I also had to set flag kBufferCoherent in vta/runtime/runtime.cc to false (this was already mentioned in another post which I cannot find now, regarding VTA in an Ultrascale+ architecture).

Here a report of the test I executed:

matrix_multiply.py: PASS
test_benchmark_gemm.py: PASS
test_benchmark_topi_conv2d_transpose.py: PASS with target arm_cpu, FAILED with vta
test_benchmark_topi_conv2d.py: PASS
test_benchmark_topi_dense.py: PASS
test_benchmark_topi_group_conv2d.py: PASS
deploy_classification.py: had to replace line “m.module.time_evaluator(“run”,…” with just m.run(), because there was a segmentation fault on the RPC server. PASS with device=arm_cpu (cat detected), FAILED with device=vta (cat NOT detected).
deploy_detection.py: compilation failed for device=arm_cpu (appears to be an LLVM issue), device_vta compiled but FAILED (hundreds of bounding boxes where found, none related to the objects in the image).

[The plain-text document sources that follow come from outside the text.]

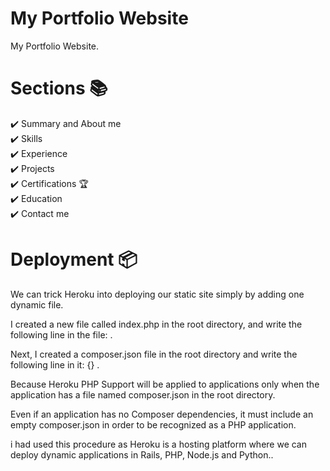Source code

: # My Portfolio Website

My Portfolio Website.

# Sections 📚

✔️ Summary and About me\
✔️ Skills \
✔️ Experience\
✔️ Projects\
✔️ Certifications 🏆\
✔️ Education\
✔️ Contact me

# Deployment 📦


We can trick Heroku into deploying our static site simply by adding one dynamic file.

I created a new file called index.php in the root directory, and write the following line in the file: <?php include_once("home.html"); ?> .

Next, I created a composer.json file in the root directory and write the following line in it: {} .

Because Heroku PHP Support will be applied to applications only when the application has a file named composer.json in the root directory. 

Even if an application has no Composer dependencies, it must include an empty composer.json in order to be recognized as a PHP application.

i had used this procedure as Heroku is a hosting platform where we can deploy dynamic applications in Rails, PHP, Node.js and Python..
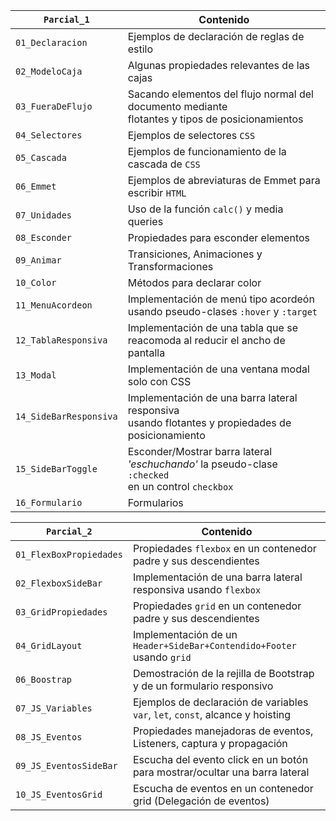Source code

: 
| `Parcial_1`          | Contenido                                                                                             |
|----------------------|-------------------------------------------------------------------------------------------------------|
|`01_Declaracion`      | Ejemplos de declaración de reglas de estilo                                                           |
|`02_ModeloCaja`       | Algunas propiedades relevantes de las cajas                                                           |
|`03_FueraDeFlujo`     | Sacando elementos del flujo normal del documento mediante <br>flotantes y tipos de posicionamientos   |
|`04_Selectores`       | Ejemplos de selectores `CSS`                                                                          |
|`05_Cascada`          | Ejemplos de funcionamiento de la cascada de `CSS`                                                     |
|`06_Emmet`            | Ejemplos de abreviaturas de Emmet para escribir `HTML`                                                |
|`07_Unidades`         | Uso de la función `calc()` y media queries                                                            |
|`08_Esconder`         | Propiedades para esconder elementos                                                                   |
|`09_Animar`           | Transiciones, Animaciones y Transformaciones                                                          |
|`10_Color`            | Métodos para declarar color                                                                           |
|`11_MenuAcordeon`     | Implementación de menú tipo acordeón usando pseudo-clases `:hover` y `:target`                        |
|`12_TablaResponsiva`  | Implementación de una tabla que se reacomoda al reducir el ancho de pantalla                          |
|`13_Modal`            | Implementación de una ventana modal solo con CSS                                                      |
|`14_SideBarResponsiva`| Implementación de una barra lateral responsiva<br>usando flotantes y propiedades de posicionamiento   |
|`15_SideBarToggle`    | Esconder/Mostrar barra lateral *'eschuchando'* la pseudo-clase `:checked` <br>en un control `checkbox`|
|`16_Formulario`       | Formularios                                                                                           |

|`Parcial_2`            | Contenido                                                                       |
|-----------------------|---------------------------------------------------------------------------------|
|`01_FlexBoxPropiedades`| Propiedades `flexbox` en un contenedor padre y sus descendientes                |
|`02_FlexboxSideBar`    | Implementación de una barra lateral responsiva usando `flexbox`                 |
|`03_GridPropiedades`   | Propiedades `grid` en un contenedor padre y sus descendientes                   |
|`04_GridLayout`        | Implementación de un `Header+SideBar+Contendido+Footer` usando `grid`           |
|`06_Boostrap`          | Demostración de la rejilla de Bootstrap y de un formulario responsivo           |
|`07_JS_Variables`      | Ejemplos de declaración de variables `var`, `let`, `const`, alcance y hoisting  |
|`08_JS_Eventos`        | Propiedades manejadoras de eventos, Listeners, captura y propagación            |
|`09_JS_EventosSideBar` | Escucha del evento click en un botón para mostrar/ocultar una barra lateral     |
|`10_JS_EventosGrid`    | Escucha de eventos en un contenedor grid (Delegación de eventos)                |

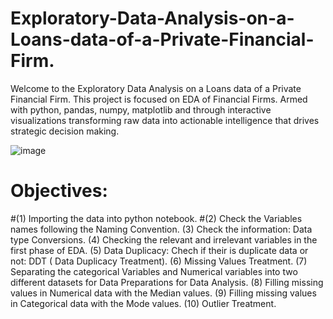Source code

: # Exploratory-Data-Analysis-on-a-Loans-data-of-a-Private-Financial-Firm.
Welcome  to the Exploratory Data Analysis on a Loans data of a Private Financial Firm. This project is focused on EDA  of Financial Firms. Armed with  python, pandas, numpy, matplotlib and through  interactive visualizations  transforming raw data into actionable intelligence that drives strategic decision making.  

![image](https://github.com/GayaGopan/Exploratory-Data-Analysis-on-a-Loans-data-of-a-Private-Financial-Firm./assets/164141178/c5d81a07-865a-4eab-96af-74e07ec78031)

# Objectives:
#(1) Importing the data into python notebook.
#(2)  Check the Variables names following the Naming Convention.
(3) Check the information: Data type Conversions.
(4) Checking the relevant and irrelevant variables in the first phase of EDA.
(5) Data Duplicacy: Chech if their is duplicate data or not: DDT ( Data Duplicacy Treatment).
(6) Missing Values Treatment.
(7) Separating the categorical Variables and Numerical variables into two different datasets for Data Preparations for Data Analysis.
(8) Filling missing values in Numerical data with the Median values.
(9) Filling missing values in Categorical data with the Mode values.
(10) Outlier Treatment.



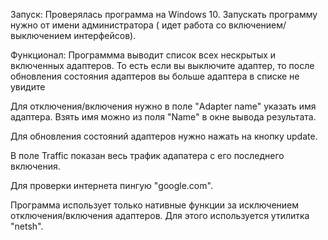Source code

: Запуск:
Проверялась программа на Windows 10.
Запускать программу нужно от имени администратора ( идет работа со включением/выключением интерфейсов).

Функционал:
Программма выводит список всех нескрытых и включенных адаптеров. То есть если вы выключите адаптер, то после обновления состояния адаптеров вы больше адаптера в списке не увидите

Для отключения/включения нужно в поле "Adapter name" указать имя адаптера. Взять имя можно из поля "Name" в окне вывода результата.

Для обновления состояний адаптеров нужно нажать на кнопку update.

В поле Traffic показан весь трафик адапатера с его последнего включения.

Для проверки интернета пингую "google.com".

Программа использует только нативные функции за исключением отключения/включения адаптеров. Для этого используется утилитка "netsh".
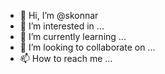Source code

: - 👋 Hi, I’m @skonnar
- 👀 I’m interested in ...
- 🌱 I’m currently learning ...
- 💞️ I’m looking to collaborate on ...
- 📫 How to reach me ...

<!---
skonnar/skonnar is a ✨ special ✨ repository because its `README.md` (this file) appears on your GitHub profile.
You can click the Preview link to take a look at your changes.
--->
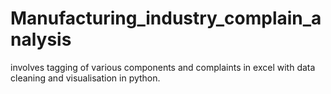 # Manufacturing_industry_complain_analysis
involves tagging of various components and complaints in excel with data cleaning and visualisation in python.

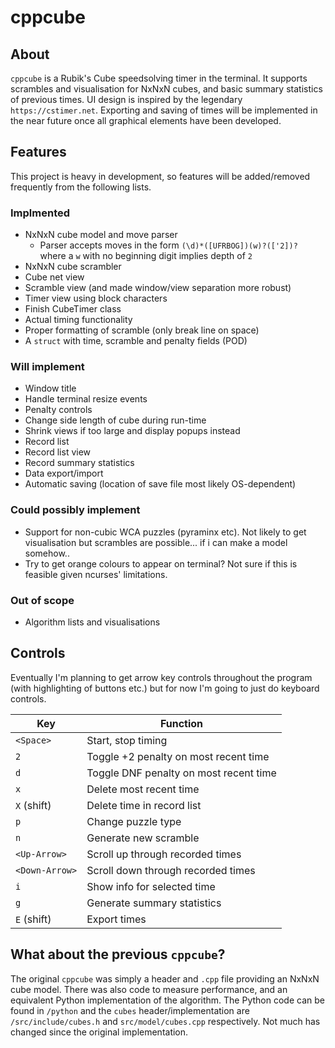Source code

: # cppcube

## About
`cppcube` is a Rubik's Cube speedsolving timer in the terminal. It supports scrambles
and visualisation for NxNxN cubes, and basic summary statistics of previous times. 
UI design is inspired by the legendary `https://cstimer.net`.
Exporting and saving of times will be implemented in the near future once
all graphical elements have been developed.

## Features
This project is heavy in development, so features will be added/removed frequently from
the following lists.

### Implmented
- NxNxN cube model and move parser
    - Parser accepts moves in the form `(\d)*([UFRBOG])(w)?(['2])?`
      where a `w` with no beginning digit implies depth of `2`
- NxNxN cube scrambler
- Cube net view
- Scramble view (and made window/view separation more robust)
- Timer view using block characters
- Finish CubeTimer class
- Actual timing functionality
- Proper formatting of scramble (only break line on space)
- A `struct` with time, scramble and penalty fields (POD)

### Will implement
- Window title
- Handle terminal resize events
- Penalty controls
- Change side length of cube during run-time
- Shrink views if too large and display popups instead
- Record list
- Record list view
- Record summary statistics
- Data export/import
- Automatic saving (location of save file most likely OS-dependent)

### Could possibly implement
- Support for non-cubic WCA puzzles (pyraminx etc). Not likely to get visualisation
  but scrambles are possible... if i can make a model somehow..
- Try to get orange colours to appear on terminal? Not sure if this is feasible given
  ncurses' limitations.

### Out of scope
- Algorithm lists and visualisations

## Controls
Eventually I'm planning to get arrow key controls throughout the program (with 
highlighting of buttons etc.) but for now I'm going to just do keyboard controls.

| Key            | Function                               |
| -------------- | -------------------------------------- |
| `<Space>`      | Start, stop timing                     |
| `2`            | Toggle +2 penalty on most recent time  |
| `d`            | Toggle DNF penalty on most recent time |
| `x`            | Delete most recent time                |
| `X` (shift)    | Delete time in record list             |
| `p`            | Change puzzle type                     |
| `n`            | Generate new scramble                  |
| `<Up-Arrow>`   | Scroll up through recorded times       |
| `<Down-Arrow>` | Scroll down through recorded times     |
| `i`       	   | Show info for selected time            |
| `g`            | Generate summary statistics            |
| `E` (shift)    | Export times                           |

## What about the previous `cppcube`?
The original `cppcube` was simply a header and `.cpp` file providing an
NxNxN cube model. There was also code to measure performance, and an equivalent
Python implementation of the algorithm. The Python code can be found in `/python`
and the `cubes` header/implementation are `/src/include/cubes.h` and 
`src/model/cubes.cpp` respectively. Not much has changed since the original implementation.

EDIT: changing from graph_executor to debug_executor in deploy_classification.py classifies the cat correctly both for device arm_cpu and vta. I will be taking a look at this, why am I getting different results with both executors.

fPecc · April 27, 2023, 7:11am

It’s alive!

I will document here what I did, in case someone encounters the same issue:

I managed to make it work by connecting the AXI master port of the VTA IP Block to the ACP port of the Zynq: it seems the problem was a coherence problem, which can be solved using the ACP port. But this 2 ports can not be connected as they are, because the ACP has a lot of limitations, so I used this repository, which is a module that partitions AXI requests and generates the ACP accepted requests.

IMPORTANT: the ACP transactions need to have:

AxCACHE = “1111”
AxPROT = “110”

rass · May 4, 2023, 3:52pm

Hi and thank you for coming back to share your workaround, I have been going through the same issues for a long time now.

Are you using the Chisel or the HLS backend ?

Could you please help by providing the configuration you used for the ACP Adapter, or possibly the whole block design ?

Jake · March 26, 2024, 4:26pm

I’m also having a hard time testing the VTA with the ZCU board. May I know which TVM version you’re using?